Once this realization has sunk in, policymakers in Washington, Seoul and Tokyo will be required to forge new foreign policies and security postures to cope with a nuclear-armed North Korea. What's more, China will be forced to exert whatever influence it can over its roguish ally in Pyongyang.
For weeks, the North Koreans have grasped every opportunity imaginable to assert that they will not return to the six-party negotiations in Beijing led by China and including, besides North Korea, the US, South Korea, Japan and Russia.
Among its latest pronouncements, a spokesman for Pyong-yang's foreign ministry asserted that the "hostile policy" of the US was to blame for a stalemate in the negotiations. He said that the Democratic People's Republic of Korea (DPRK) "felt no need to explain what it [hostile policy] meant."
A diplomat in North Korea's mission at the UN contended that the US was scheming to overthrow his government.
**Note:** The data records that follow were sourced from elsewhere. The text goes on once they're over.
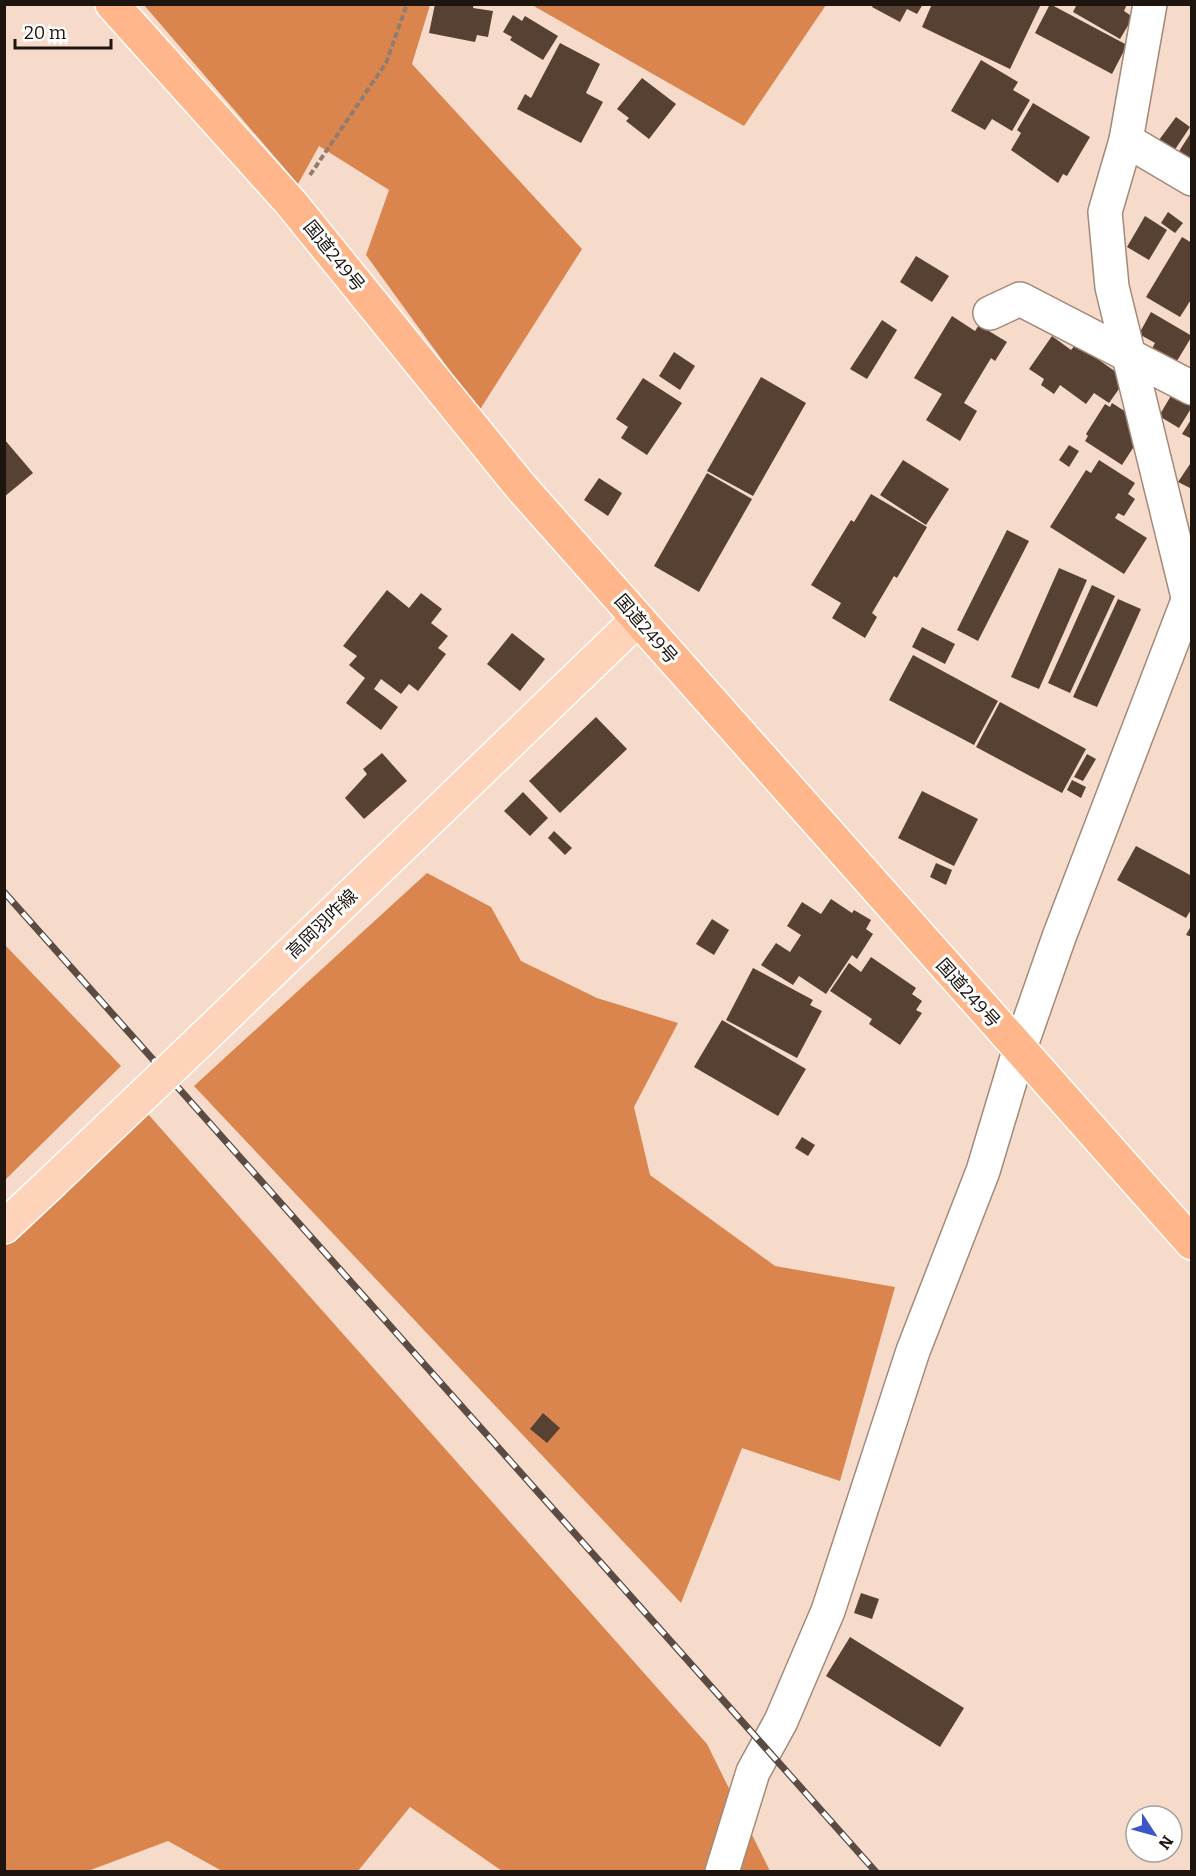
<svg xmlns="http://www.w3.org/2000/svg" width="1196" height="1876" font-family="Bitter,'Noto Sans JP',serif">
<style>
.forest{fill:#da854e}
.building{fill:#574133}
.lines{fill:none;stroke-linecap:round;stroke-linejoin:round}
.minor-casing{stroke:#a3897a;stroke-width:36}
.major-casing{stroke:#fff;stroke-width:36}
.highway-casing{stroke:#fff;stroke-width:36}
.path{stroke:#907d71;stroke-width:4;stroke-dasharray:6 3;stroke-linecap:butt}
.minor{stroke:#fff;stroke-width:33}
.major{stroke:#fed3b9;stroke-width:33}
.highway{stroke:#feb68a;stroke-width:33}
.rail-casing{stroke:#5b4c43;stroke-width:7}
.rail{stroke:#fff;stroke-width:4.5;stroke-dasharray:14;stroke-linecap:butt}
.major-bridge-casing{stroke:#fff;stroke-width:36;stroke-linecap:butt}
.major-bridge{stroke:#fed3b9;stroke-width:33}
.labels{text-anchor:middle;stroke-width:6;stroke-linejoin:round;paint-order:stroke}
.street-label{font-size:18px;fill:#1f150f;stroke:#fff}
</style>
<rect width="100%" height="100%" fill="#f7dbca"/>
<g class="forest">
<path d="M144,5H430L412,64L582,249L479,411L366,255L389,190L319,146L298,184Z"/>
<path d="M532,5H826L744,126Z"/>
<path d="M427,873L491,907L521,961L597,998L678,1023L634,1107L650,1175L775,1266L895,1287L840,1481L742,1448L681,1603L194,1086Z"/>
<path d="M5,945L121,1066L5,1180Z"/>
<path d="M147,1113L707,1744L770,1871H502L410,1807L358,1871H222L168,1841L88,1871L5,1872V1246Z"/>
</g>
<g class="building">
<path d="M435,4H474L473,8L493,11L488,37L477,35L475,42L429,33Z"/>
<path d="M874,4H923L917,14L907,9L900,22L872,7Z"/>
<path d="M932,4H1041L1010,69L922,27Z"/>
<path d="M1050,4L1127,45L1112,74L1035,33Z"/>
<path d="M1077,4H1127L1124,11L1133,17L1120,39L1073,12Z"/>
<path d="M513,15L522,21L525,16L558,36L543,60L510,40L512,37L503,32Z"/>
<path d="M560,43L600,64L586,93L603,102L581,143L517,109L525,94L531,98Z"/>
<path d="M981,60L1018,82L1013,90L1030,100L1012,131L992,119L985,130L951,111Z"/>
<path d="M642,78L676,104L649,139L626,121L629,118L617,109Z"/>
<path d="M1033,103L1090,137L1067,176L1063,174L1058,183L1011,150L1021,133L1017,130Z"/>
<path d="M1176,117L1190,127L1174,151L1159,140Z"/>
<path d="M1192,131V165L1176,156Z"/>
<path d="M1168,212L1183,223L1175,233L1161,223Z"/>
<path d="M1145,216L1167,230L1149,260L1127,247Z"/>
<path d="M1182,237L1192,243V298L1180,317L1146,297Z"/>
<path d="M916,256L949,276L932,302L900,282Z"/>
<path d="M1151,312L1192,336L1174,366L1150,352L1155,343L1139,334Z"/>
<path d="M952,316L975,331L979,325L1007,342L995,361L991,358L964,403L977,411L960,441L926,420L942,394L914,378Z"/>
<path d="M882,320L897,330L867,379L850,369Z"/>
<path d="M1052,336L1071,350L1076,344L1126,379L1109,403L1094,393L1086,404L1060,385L1054,394L1041,385L1044,379L1029,369Z"/>
<path d="M674,352L695,366L680,390L659,376Z"/>
<path d="M761,377L806,403L753,496L707,471Z"/>
<path d="M643,378L682,403L647,455L621,438L628,427L616,419Z"/>
<path d="M1175,389L1192,399V407L1179,428L1159,416Z"/>
<path d="M1112,403L1140,421L1144,431L1122,465L1085,441L1088,436L1086,434L1105,404L1110,407Z"/>
<path d="M1192,418V439L1182,434Z"/>
<path d="M4,439L33,473L4,497Z"/>
<path d="M1069,445L1079,451L1069,467L1059,460Z"/>
<path d="M903,460L949,489L926,525L880,495Z"/>
<path d="M1099,460L1135,483L1128,494L1135,499L1124,516L1118,513L1115,518L1147,538L1124,574L1050,527L1086,470L1091,473Z"/>
<path d="M1192,461V489L1178,482Z"/>
<path d="M707,473L752,499L699,592L654,566Z"/>
<path d="M599,478L622,493L608,516L584,500Z"/>
<path d="M871,494L927,527L897,578L894,576L872,613L877,617L865,638L832,618L841,603L811,585L851,520L854,522Z"/>
<path d="M1007,530L1029,541L978,641L957,630Z"/>
<path d="M1059,568L1087,580L1039,689L1011,677Z"/>
<path d="M1092,585L1115,596L1070,693L1048,683Z"/>
<path d="M387,590L409,608L421,593L442,609L431,623L448,636L438,648L446,654L418,691L409,684L401,694L381,679L374,689L398,707L381,730L346,703L365,678L349,665L357,656L343,646Z"/>
<path d="M1118,599L1141,609L1097,707L1073,697Z"/>
<path d="M922,627L955,644L945,664L912,647Z"/>
<path d="M512,633L545,659L520,691L487,664Z"/>
<path d="M913,655L998,701L974,745L889,700Z"/>
<path d="M1000,702L1086,749L1062,793L976,747Z"/>
<path d="M596,717L627,749L560,813L529,781Z"/>
<path d="M382,753L407,781L364,819L345,798L367,774L363,769Z"/>
<path d="M1087,754L1096,759L1083,781L1074,777Z"/>
<path d="M1072,780L1086,787L1081,798L1067,790Z"/>
<path d="M922,791L978,819L954,866L898,838Z"/>
<path d="M523,792L548,818L530,836L504,811Z"/>
<path d="M554,831L572,848L565,855L548,838Z"/>
<path d="M1136,846L1192,876V908L1186,918L1117,880Z"/>
<path d="M936,863L952,870L946,885L930,877Z"/>
<path d="M831,899L852,913L854,910L871,920L866,929L873,934L857,959L852,955L826,994L799,976L793,985L761,965L776,943L790,952L801,935L787,926L802,902L821,914Z"/>
<path d="M712,919L729,930L714,955L696,944Z"/>
<path d="M1192,924V937L1186,935Z"/>
<path d="M871,957L916,988L912,994L922,1001L916,1010L922,1013L900,1045L869,1024L872,1019L830,991L849,963L861,972Z"/>
<path d="M753,968L813,1000L810,1005L822,1011L797,1058L726,1020Z"/>
<path d="M722,1020L806,1069L778,1116L694,1067Z"/>
<path d="M802,1137L815,1145L808,1156L795,1148Z"/>
<path d="M543,1413L560,1428L547,1443L530,1429Z"/>
<path d="M861,1593L879,1599L872,1619L854,1613Z"/>
<path d="M850,1637L964,1708L940,1747L826,1676Z"/>
</g>
<g class="lines">
<defs>
<g id="minor">
<path d="M1150,4L1126,140L1105,212L1112,287L1188,597"/>
<path d="M1126,140L1192,179"/>
<path d="M990,313L1020,299L1192,388"/>
<path d="M722,1872L753,1772L781,1721L828,1611L913,1351L983,1171L1019,1051L1059,937L1192,590"/>
</g>
<g id="major">
<path d="M202,1039L638,619"/>
<path d="M4,1227L51,1183"/>
</g>
<path id="highway" d="M112,4L291,203L521,487L1192,1243"/>
</defs>
<use href="#minor" class="minor-casing"/>
<use href="#major" class="major-casing"/>
<use href="#highway" class="highway-casing"/>
<path class="path" d="M310,175L386,63L407,4"/>
<use href="#minor" class="minor"/>
<use href="#major" class="major"/>
<use href="#highway" class="highway"/>
<defs>
<path id="rail" d="M4,892L876,1872"/>
</defs>
<use href="#rail" class="rail-casing"/>
<use href="#rail" class="rail"/>
<defs>
<path id="major-bridge" d="M51,1183L202,1039"/>
</defs>
<use href="#major-bridge" class="major-bridge-casing"/>
<use href="#major-bridge" class="major-bridge"/>
</g>
<g class="labels">
<g class="street-label">
<text transform="translate(334 256) rotate(51)" y="6">国道249号</text>
<text transform="translate(646 629) rotate(49)" y="6">国道249号</text>
<text transform="translate(322 924) rotate(-44)" y="6">高岡羽咋線</text>
<text transform="translate(968 993) rotate(48)" y="6">国道249号</text>
</g>
</g>
<rect width="1196" height="1876" fill="none" stroke="#1f150f" stroke-width="12"/>
<g transform="translate(1154 1834) rotate(126)"><circle r="28" fill="#ffffff" stroke="#a5a19f" stroke-width="1.5"/>
<path d="M0-4.5L10 22L0 15L-10 22Z" fill="#3c55c7"/>
<text y="-9" font-size="16" font-weight="bold" text-anchor="middle" fill="#1f150f">N</text>
</g>
<path d="M15 39v9h96v-9" fill="none" stroke="#1f150f" stroke-width="3"/>
<text x="24" y="39" font-size="18" fill="#1f150f" stroke="#ffffff" stroke-width="4.5" paint-order="stroke">20 m</text>
</svg>
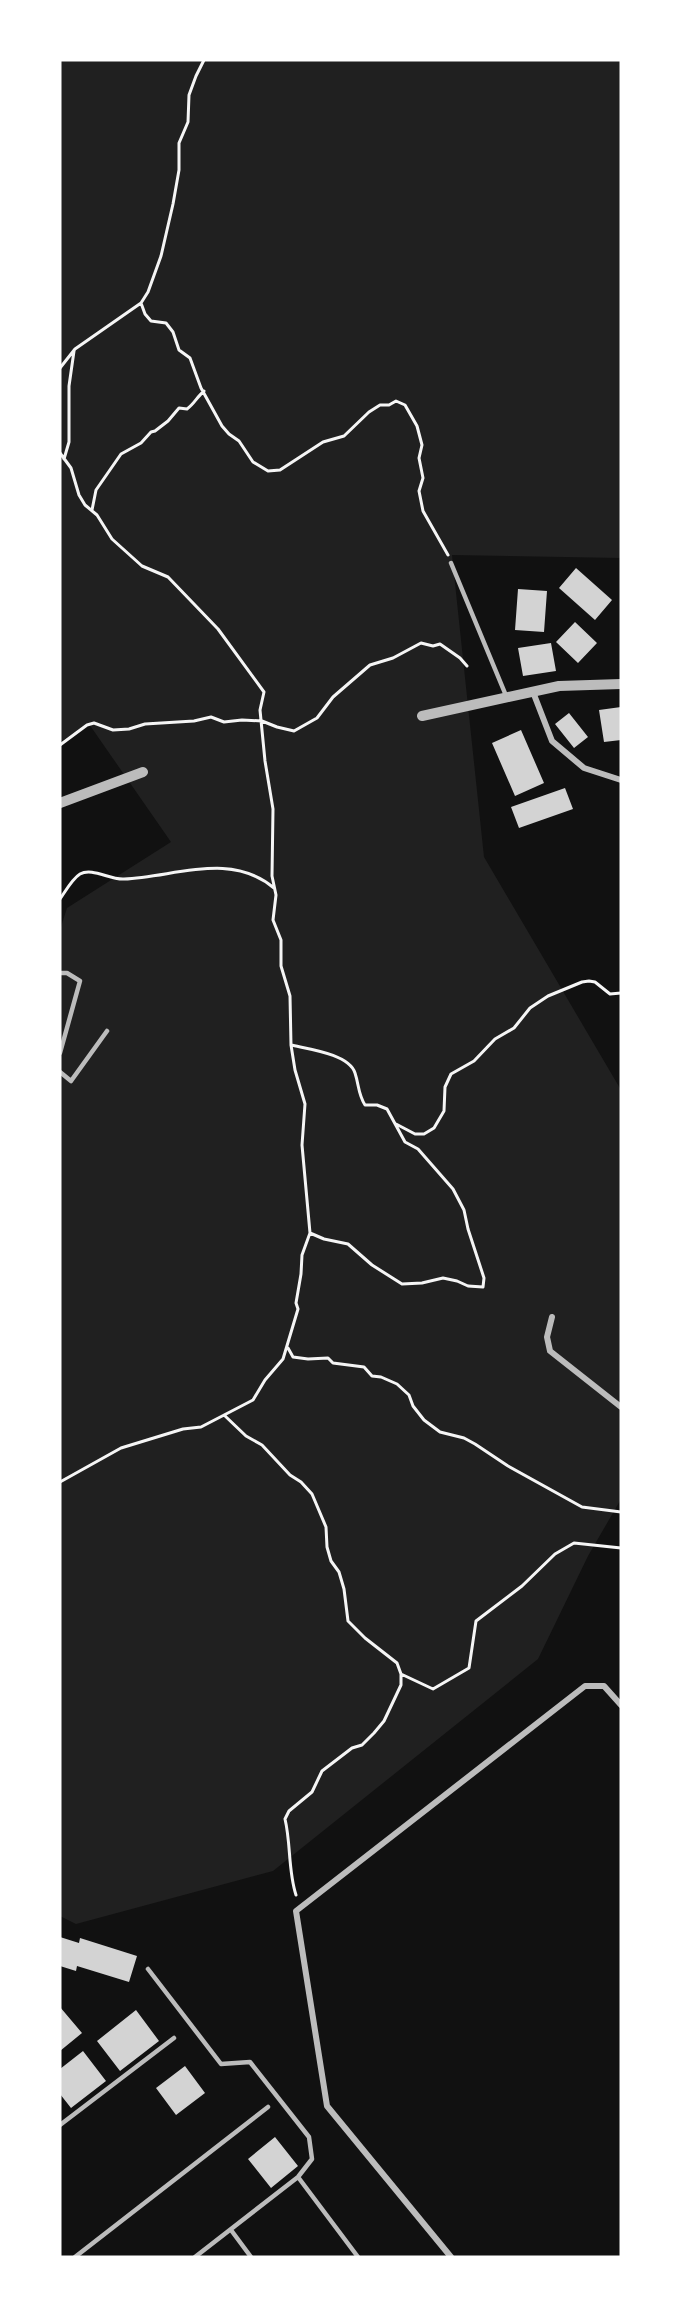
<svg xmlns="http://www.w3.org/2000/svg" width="681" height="2317" font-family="Overpass,sans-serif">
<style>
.green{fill:#202020}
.building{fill:#d3d3d3}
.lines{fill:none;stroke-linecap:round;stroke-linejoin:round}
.path{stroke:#f5f5f5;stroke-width:3}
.service{stroke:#bcbcbc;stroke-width:4.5}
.minor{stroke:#bcbcbc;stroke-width:6}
.tertiary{stroke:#bcbcbc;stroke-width:10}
</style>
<rect width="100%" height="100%" fill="#111"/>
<!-- green -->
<path class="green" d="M60,60H621V558L452,555L484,857L621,1090V1499L588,1556L538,1659L273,1871L76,1924L60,1916V930L67,908L171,842L89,724L60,742Z"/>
<!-- building -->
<path class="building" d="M576,568L612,600L595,620L559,588Z
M518,589L547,591L544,632L515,630Z
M575,622L597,643L578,663L556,642Z
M551,643L556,671L523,676L518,648Z
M621,707V740L604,742L599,710Z
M569,713L588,737L574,748L555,724Z
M521,730L544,783L515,796L492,743Z
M565,788L573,809L519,828L511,807Z
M60,1937L79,1943L80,1938L137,1956L129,1982L77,1966L76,1971L60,1966Z
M60,2007L82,2033L60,2051Z
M136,2010L159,2041L120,2071L97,2041Z
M83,2051L106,2081L71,2108L60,2094V2069Z
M185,2066L205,2093L176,2115L156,2088Z
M275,2137L298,2166L271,2188L248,2159Z"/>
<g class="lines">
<!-- path -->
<path class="path" d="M141,303L145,314L151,321L166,323L173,332L179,350L190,358L201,388L222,426L229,434L239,441L253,462L268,471L280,470L323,442L344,436L369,412L380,405H389L396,401L405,405L417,426L422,445L419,458L423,478L419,491L423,511L448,555
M60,368L75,349L141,303L148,292L161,256L173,204L179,170V143L188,122L189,95L196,76L204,60
M60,453L71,468L79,495L85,505L97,515L112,539L142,566L168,577L218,629L264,692L260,710L265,761L273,809L272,876L276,895L273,920L281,940V966L290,996L291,1045L295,1070L305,1104L302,1145L310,1233L302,1255L301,1274L296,1303L298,1309L283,1359L265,1380L253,1400L201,1427L183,1429L121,1448L60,1482
M64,459L69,442V386L74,351
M92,510L96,490L121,454L141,443L151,432L155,431L168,421L179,408L187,409C194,404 197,397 204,391
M60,745L87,725L94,723L113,730L129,729L145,724L194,721L211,717L224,722L242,720L262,721L277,727L294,731L317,718L333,697L370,665L393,658L421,643L433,646L440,644L460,658L467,666
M60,899C65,892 72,879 80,874C92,867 110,880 124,879C175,877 230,851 274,888
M291,1045C308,1049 349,1054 355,1073C359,1085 358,1094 365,1105H377L387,1109L405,1142L418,1149L453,1189L464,1210L468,1229L484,1278L483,1287L468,1286L457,1281L443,1278L422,1283L402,1284L372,1265L348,1244L324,1239L310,1233
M396,1124L415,1134H424L434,1128L444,1111L445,1087L451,1074L474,1061L495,1039L514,1028L530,1008L548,996L582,982L589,981L595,982L610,994L621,993
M288,1348L293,1357L308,1359L328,1358L333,1363L364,1367L372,1376L381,1377L397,1384L409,1395L413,1406L424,1420L440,1432L464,1438L475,1444L508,1466L582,1507L621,1512
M224,1415L246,1436L262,1445L290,1475L301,1482L312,1494L326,1527L327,1547L331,1561L339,1572L344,1589L348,1621L365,1638L397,1663L401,1674V1685L384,1721L374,1733L362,1745L352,1748L322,1771L312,1792L289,1811L285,1819C291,1844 288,1871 296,1895
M401,1674L433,1689L469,1668L476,1621L522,1586L555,1554L574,1543L621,1548"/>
<!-- service -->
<path class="service" d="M451,563L507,698
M60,973H67L80,981L60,1053
M60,1072L71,1081L107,1031
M148,1969L221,2064L250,2062L309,2137L312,2159L298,2177L195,2257
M60,2125L174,2038
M298,2177L358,2257
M231,2230L251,2257
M75,2257L268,2107"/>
<!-- minor -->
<path class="minor" d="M533,692L552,741L584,768L621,780
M552,1317L547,1337L550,1351L621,1407
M451,2257L327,2106L296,1911L585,1686H604L621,1705"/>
<!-- tertiary -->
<path class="tertiary" d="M422,716L559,686L621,684
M60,803L143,772"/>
</g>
<!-- border -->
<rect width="681" height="2317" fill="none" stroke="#ffffff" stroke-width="123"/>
</svg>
"We can't talk with the United States," Han Song-ryol said, "whether it's in the six-nation talks or a bilateral dialogue."
It does not matter to Pyong-yang who wins the US election in November -- President George W. Bush, the Republican who continues to advocate engaging North Korea through multinational talks, or Senator John Kerry, the Democrat who argues that the US should negotiate with North Korea in bilateral talks.
As the Korean Central News Agency says: "The DPRK does not care who becomes president in the US."
Living with a nuclear-armed North Korea will have immediate, mid-term and long-range consequences.
In the immediate future, the US will still be capable of massive retaliation should North Korea launch a nuclear or conventional attack against US forces in Asia or its allies in South Korea or Japan. In that event, US doctrine under both Republican and Democratic administrations has long called explicitly for the destruction of the North Korean regime.
Politically, North Korea will have lost the bargaining leverage that its nuclear programs have provided, as negotiations will have ended. Pyongyang will not get the diplomatic recognition from the US that it urgently desires, and probably not from Tokyo. Reconciliation with Seoul may be set back.
Economically, sanctions against Pyongyang will remain in place and the aid and trade that it desperately needs for its starving people will not be forthcoming from the US or Japan.
In the mid-term, the international nuclear non-proliferation endeavor intended to prevent the spread of nuclear arms will be dealt another blow. Israel, Pakistan and India have already damaged that effort; Iraq's nuclear plans, whatever they were, have been stopped, but Iran's are believed to be moving ahead.
South Korea, which sought nuclear arms in the 1970s but was dissuaded by the US, may reconsider. A dozen years ago, when North Korea's nuclear plans became known, senior South Korean officials said, as one put it: "If they have them, we must have them."
Nuclear arms in North Korea will undoubtedly stimulate more discussion in Japan about obtaining nuclear arms, but that's as far as it is likely to go since the nuclear allergy that is the legacy of World War II is still strong there. Moreover, basing such weapons, most likely at sea, would be difficult and costly.
The key element in precluding Japan from going nuclear is the US umbrella designed to protect Japan. The US may need to reassure the Japanese that they will be secure without their own nuclear arms.
The long-term consequences of a nuclear-armed North Korea are the most frightening, as Pyongyang could easily find a market for those weapons in terrorist networks in the Middle East, South Asia, Southeast Asia and maybe Latin America.
Tracing and deterring sales shipments would be harder than discouraging a North Korean attack on South Korea. Targets in North Korea are known and have been marked; discovering air or sea shipments of the components of a nuclear weapon would be next to impossible.
Coping with that threat will be more a chore for China than the US and its allies. No more than the US, South Korea and Japan do the Chinese want to see terrorists allied with pirates in the South China Sea endangering their oil lifeline from the Middle East or shipping lanes to export markets everywhere.
Richard Halloran is a Hawaii-based journalist.